WHAT NEEDS TO BE DONE ::
The records below are to be retyped in full. Keep every word.

Records from a data collection
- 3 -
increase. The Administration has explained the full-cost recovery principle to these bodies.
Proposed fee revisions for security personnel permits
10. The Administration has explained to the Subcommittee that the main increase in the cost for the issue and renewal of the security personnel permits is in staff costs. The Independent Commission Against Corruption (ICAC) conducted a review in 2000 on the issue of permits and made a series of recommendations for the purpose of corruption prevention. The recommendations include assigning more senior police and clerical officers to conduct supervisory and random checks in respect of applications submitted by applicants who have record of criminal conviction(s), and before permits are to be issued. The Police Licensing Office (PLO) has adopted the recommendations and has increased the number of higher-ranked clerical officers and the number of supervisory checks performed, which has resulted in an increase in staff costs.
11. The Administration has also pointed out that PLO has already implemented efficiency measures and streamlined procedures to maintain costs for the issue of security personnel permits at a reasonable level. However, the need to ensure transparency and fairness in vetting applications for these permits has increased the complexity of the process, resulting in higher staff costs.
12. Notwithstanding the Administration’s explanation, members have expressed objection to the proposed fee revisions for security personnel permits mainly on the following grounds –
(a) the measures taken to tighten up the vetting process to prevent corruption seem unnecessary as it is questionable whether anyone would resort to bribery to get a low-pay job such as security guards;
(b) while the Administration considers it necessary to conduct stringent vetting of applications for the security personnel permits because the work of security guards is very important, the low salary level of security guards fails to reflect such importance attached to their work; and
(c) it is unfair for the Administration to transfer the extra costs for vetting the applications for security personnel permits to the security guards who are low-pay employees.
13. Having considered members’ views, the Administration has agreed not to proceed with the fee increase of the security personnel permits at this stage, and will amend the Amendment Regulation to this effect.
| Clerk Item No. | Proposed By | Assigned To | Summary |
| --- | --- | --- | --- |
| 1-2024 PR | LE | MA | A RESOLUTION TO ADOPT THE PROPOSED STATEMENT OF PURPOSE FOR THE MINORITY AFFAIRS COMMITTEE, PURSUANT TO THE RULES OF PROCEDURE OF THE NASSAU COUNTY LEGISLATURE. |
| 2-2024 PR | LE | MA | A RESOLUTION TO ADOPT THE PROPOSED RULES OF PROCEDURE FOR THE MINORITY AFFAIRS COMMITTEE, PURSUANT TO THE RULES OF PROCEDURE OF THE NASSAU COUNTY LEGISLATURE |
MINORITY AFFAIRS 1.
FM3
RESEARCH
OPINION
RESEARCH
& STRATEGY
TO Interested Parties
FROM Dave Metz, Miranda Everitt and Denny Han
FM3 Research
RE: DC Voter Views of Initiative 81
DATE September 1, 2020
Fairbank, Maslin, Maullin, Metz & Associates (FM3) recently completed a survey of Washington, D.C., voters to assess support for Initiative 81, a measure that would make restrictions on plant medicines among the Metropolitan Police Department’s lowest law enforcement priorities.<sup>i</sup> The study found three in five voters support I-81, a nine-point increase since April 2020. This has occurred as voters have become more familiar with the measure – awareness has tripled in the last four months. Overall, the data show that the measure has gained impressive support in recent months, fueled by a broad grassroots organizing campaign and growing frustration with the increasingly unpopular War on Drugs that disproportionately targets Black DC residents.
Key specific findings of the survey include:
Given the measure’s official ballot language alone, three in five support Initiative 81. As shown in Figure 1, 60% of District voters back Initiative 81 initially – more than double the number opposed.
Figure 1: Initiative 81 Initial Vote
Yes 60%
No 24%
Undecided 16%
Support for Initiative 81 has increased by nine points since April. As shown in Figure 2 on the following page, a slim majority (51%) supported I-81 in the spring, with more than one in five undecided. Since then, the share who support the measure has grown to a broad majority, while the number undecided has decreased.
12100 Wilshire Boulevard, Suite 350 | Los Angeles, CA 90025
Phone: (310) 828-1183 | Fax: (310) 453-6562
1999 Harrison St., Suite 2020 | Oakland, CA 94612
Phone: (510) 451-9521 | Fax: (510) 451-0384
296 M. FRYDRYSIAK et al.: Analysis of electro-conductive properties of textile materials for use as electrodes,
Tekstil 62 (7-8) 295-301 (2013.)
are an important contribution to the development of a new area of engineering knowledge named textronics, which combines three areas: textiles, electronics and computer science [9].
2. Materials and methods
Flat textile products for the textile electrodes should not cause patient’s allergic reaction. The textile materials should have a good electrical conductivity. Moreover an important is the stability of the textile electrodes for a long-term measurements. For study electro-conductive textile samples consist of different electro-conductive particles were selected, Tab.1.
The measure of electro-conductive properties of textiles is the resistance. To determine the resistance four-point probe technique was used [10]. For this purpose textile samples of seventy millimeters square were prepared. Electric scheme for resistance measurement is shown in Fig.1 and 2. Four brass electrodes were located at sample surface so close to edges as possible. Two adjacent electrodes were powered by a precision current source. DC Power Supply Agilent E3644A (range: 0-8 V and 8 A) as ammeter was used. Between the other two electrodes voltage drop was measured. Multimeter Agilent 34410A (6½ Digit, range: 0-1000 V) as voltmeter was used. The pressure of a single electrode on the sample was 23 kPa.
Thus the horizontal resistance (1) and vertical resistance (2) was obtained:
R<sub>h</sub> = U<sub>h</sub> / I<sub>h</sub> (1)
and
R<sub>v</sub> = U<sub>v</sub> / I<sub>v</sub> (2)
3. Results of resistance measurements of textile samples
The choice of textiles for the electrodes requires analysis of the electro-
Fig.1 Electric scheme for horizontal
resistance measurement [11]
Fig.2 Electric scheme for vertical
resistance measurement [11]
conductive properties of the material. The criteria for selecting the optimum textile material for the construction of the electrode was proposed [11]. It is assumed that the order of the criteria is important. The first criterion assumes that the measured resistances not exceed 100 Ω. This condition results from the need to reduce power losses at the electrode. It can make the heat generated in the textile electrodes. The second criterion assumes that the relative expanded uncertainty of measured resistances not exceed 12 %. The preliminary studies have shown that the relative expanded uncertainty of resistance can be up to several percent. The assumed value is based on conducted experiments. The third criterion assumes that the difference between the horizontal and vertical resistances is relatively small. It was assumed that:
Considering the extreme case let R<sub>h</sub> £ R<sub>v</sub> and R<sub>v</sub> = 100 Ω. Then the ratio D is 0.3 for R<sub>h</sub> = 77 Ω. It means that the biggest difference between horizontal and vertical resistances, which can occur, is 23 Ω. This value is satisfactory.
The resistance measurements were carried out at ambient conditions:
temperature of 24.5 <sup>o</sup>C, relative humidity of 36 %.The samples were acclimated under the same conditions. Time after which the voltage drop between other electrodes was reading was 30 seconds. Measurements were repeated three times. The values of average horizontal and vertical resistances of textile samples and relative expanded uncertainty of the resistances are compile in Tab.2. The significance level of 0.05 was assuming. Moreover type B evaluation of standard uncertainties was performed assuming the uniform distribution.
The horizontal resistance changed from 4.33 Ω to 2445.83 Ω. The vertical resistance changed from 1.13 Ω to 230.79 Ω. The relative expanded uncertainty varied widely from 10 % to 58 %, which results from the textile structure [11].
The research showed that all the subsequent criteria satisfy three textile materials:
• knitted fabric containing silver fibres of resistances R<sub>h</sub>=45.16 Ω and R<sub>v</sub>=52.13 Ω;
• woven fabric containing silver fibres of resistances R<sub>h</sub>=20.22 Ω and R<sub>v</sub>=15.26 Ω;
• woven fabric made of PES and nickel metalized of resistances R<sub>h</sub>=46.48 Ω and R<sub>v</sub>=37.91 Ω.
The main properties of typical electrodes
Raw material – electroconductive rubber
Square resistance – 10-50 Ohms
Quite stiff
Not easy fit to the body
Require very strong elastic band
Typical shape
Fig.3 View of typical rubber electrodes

OUTPUT OF THE TASK ::
- 3 -
increase. The Administration has explained the full-cost recovery principle to these bodies.
Proposed fee revisions for security personnel permits
10. The Administration has explained to the Subcommittee that the main increase in the cost for the issue and renewal of the security personnel permits is in staff costs. The Independent Commission Against Corruption (ICAC) conducted a review in 2000 on the issue of permits and made a series of recommendations for the purpose of corruption prevention. The recommendations include assigning more senior police and clerical officers to conduct supervisory and random checks in respect of applications submitted by applicants who have record of criminal conviction(s), and before permits are to be issued. The Police Licensing Office (PLO) has adopted the recommendations and has increased the number of higher-ranked clerical officers and the number of supervisory checks performed, which has resulted in an increase in staff costs.
11. The Administration has also pointed out that PLO has already implemented efficiency measures and streamlined procedures to maintain costs for the issue of security personnel permits at a reasonable level. However, the need to ensure transparency and fairness in vetting applications for these permits has increased the complexity of the process, resulting in higher staff costs.
12. Notwithstanding the Administration’s explanation, members have expressed objection to the proposed fee revisions for security personnel permits mainly on the following grounds –
(a) the measures taken to tighten up the vetting process to prevent corruption seem unnecessary as it is questionable whether anyone would resort to bribery to get a low-pay job such as security guards;
(b) while the Administration considers it necessary to conduct stringent vetting of applications for the security personnel permits because the work of security guards is very important, the low salary level of security guards fails to reflect such importance attached to their work; and
(c) it is unfair for the Administration to transfer the extra costs for vetting the applications for security personnel permits to the security guards who are low-pay employees.
13. Having considered members’ views, the Administration has agreed not to proceed with the fee increase of the security personnel permits at this stage, and will amend the Amendment Regulation to this effect.
| Clerk Item No. | Proposed By | Assigned To | Summary |
| --- | --- | --- | --- |
| 1-2024 PR | LE | MA | A RESOLUTION TO ADOPT THE PROPOSED STATEMENT OF PURPOSE FOR THE MINORITY AFFAIRS COMMITTEE, PURSUANT TO THE RULES OF PROCEDURE OF THE NASSAU COUNTY LEGISLATURE. |
| 2-2024 PR | LE | MA | A RESOLUTION TO ADOPT THE PROPOSED RULES OF PROCEDURE FOR THE MINORITY AFFAIRS COMMITTEE, PURSUANT TO THE RULES OF PROCEDURE OF THE NASSAU COUNTY LEGISLATURE |
MINORITY AFFAIRS 1.
FM3
RESEARCH
OPINION
RESEARCH
& STRATEGY
TO Interested Parties
FROM Dave Metz, Miranda Everitt and Denny Han
FM3 Research
RE: DC Voter Views of Initiative 81
DATE September 1, 2020
Fairbank, Maslin, Maullin, Metz & Associates (FM3) recently completed a survey of Washington, D.C., voters to assess support for Initiative 81, a measure that would make restrictions on plant medicines among the Metropolitan Police Department’s lowest law enforcement priorities.<sup>i</sup> The study found three in five voters support I-81, a nine-point increase since April 2020. This has occurred as voters have become more familiar with the measure – awareness has tripled in the last four months. Overall, the data show that the measure has gained impressive support in recent months, fueled by a broad grassroots organizing campaign and growing frustration with the increasingly unpopular War on Drugs that disproportionately targets Black DC residents.
Key specific findings of the survey include:
Given the measure’s official ballot language alone, three in five support Initiative 81. As shown in Figure 1, 60% of District voters back Initiative 81 initially – more than double the number opposed.
Figure 1: Initiative 81 Initial Vote
Yes 60%
No 24%
Undecided 16%
Support for Initiative 81 has increased by nine points since April. As shown in Figure 2 on the following page, a slim majority (51%) supported I-81 in the spring, with more than one in five undecided. Since then, the share who support the measure has grown to a broad majority, while the number undecided has decreased.
12100 Wilshire Boulevard, Suite 350 | Los Angeles, CA 90025
Phone: (310) 828-1183 | Fax: (310) 453-6562
1999 Harrison St., Suite 2020 | Oakland, CA 94612
Phone: (510) 451-9521 | Fax: (510) 451-0384
296 M. FRYDRYSIAK et al.: Analysis of electro-conductive properties of textile materials for use as electrodes,
Tekstil 62 (7-8) 295-301 (2013.)
are an important contribution to the development of a new area of engineering knowledge named textronics, which combines three areas: textiles, electronics and computer science [9].
2. Materials and methods
Flat textile products for the textile electrodes should not cause patient’s allergic reaction. The textile materials should have a good electrical conductivity. Moreover an important is the stability of the textile electrodes for a long-term measurements. For study electro-conductive textile samples consist of different electro-conductive particles were selected, Tab.1.
The measure of electro-conductive properties of textiles is the resistance. To determine the resistance four-point probe technique was used [10]. For this purpose textile samples of seventy millimeters square were prepared. Electric scheme for resistance measurement is shown in Fig.1 and 2. Four brass electrodes were located at sample surface so close to edges as possible. Two adjacent electrodes were powered by a precision current source. DC Power Supply Agilent E3644A (range: 0-8 V and 8 A) as ammeter was used. Between the other two electrodes voltage drop was measured. Multimeter Agilent 34410A (6½ Digit, range: 0-1000 V) as voltmeter was used. The pressure of a single electrode on the sample was 23 kPa.
Thus the horizontal resistance (1) and vertical resistance (2) was obtained:
R<sub>h</sub> = U<sub>h</sub> / I<sub>h</sub> (1)
and
R<sub>v</sub> = U<sub>v</sub> / I<sub>v</sub> (2)
3. Results of resistance measurements of textile samples
The choice of textiles for the electrodes requires analysis of the electro-
Fig.1 Electric scheme for horizontal
resistance measurement [11]
Fig.2 Electric scheme for vertical
resistance measurement [11]
conductive properties of the material. The criteria for selecting the optimum textile material for the construction of the electrode was proposed [11]. It is assumed that the order of the criteria is important. The first criterion assumes that the measured resistances not exceed 100 Ω. This condition results from the need to reduce power losses at the electrode. It can make the heat generated in the textile electrodes. The second criterion assumes that the relative expanded uncertainty of measured resistances not exceed 12 %. The preliminary studies have shown that the relative expanded uncertainty of resistance can be up to several percent. The assumed value is based on conducted experiments. The third criterion assumes that the difference between the horizontal and vertical resistances is relatively small. It was assumed that:
Considering the extreme case let R<sub>h</sub> £ R<sub>v</sub> and R<sub>v</sub> = 100 Ω. Then the ratio D is 0.3 for R<sub>h</sub> = 77 Ω. It means that the biggest difference between horizontal and vertical resistances, which can occur, is 23 Ω. This value is satisfactory.
The resistance measurements were carried out at ambient conditions:
temperature of 24.5 <sup>o</sup>C, relative humidity of 36 %.The samples were acclimated under the same conditions. Time after which the voltage drop between other electrodes was reading was 30 seconds. Measurements were repeated three times. The values of average horizontal and vertical resistances of textile samples and relative expanded uncertainty of the resistances are compile in Tab.2. The significance level of 0.05 was assuming. Moreover type B evaluation of standard uncertainties was performed assuming the uniform distribution.
The horizontal resistance changed from 4.33 Ω to 2445.83 Ω. The vertical resistance changed from 1.13 Ω to 230.79 Ω. The relative expanded uncertainty varied widely from 10 % to 58 %, which results from the textile structure [11].
The research showed that all the subsequent criteria satisfy three textile materials:
• knitted fabric containing silver fibres of resistances R<sub>h</sub>=45.16 Ω and R<sub>v</sub>=52.13 Ω;
• woven fabric containing silver fibres of resistances R<sub>h</sub>=20.22 Ω and R<sub>v</sub>=15.26 Ω;
• woven fabric made of PES and nickel metalized of resistances R<sub>h</sub>=46.48 Ω and R<sub>v</sub>=37.91 Ω.
The main properties of typical electrodes
Raw material – electroconductive rubber
Square resistance – 10-50 Ohms
Quite stiff
Not easy fit to the body
Require very strong elastic band
Typical shape
Fig.3 View of typical rubber electrodes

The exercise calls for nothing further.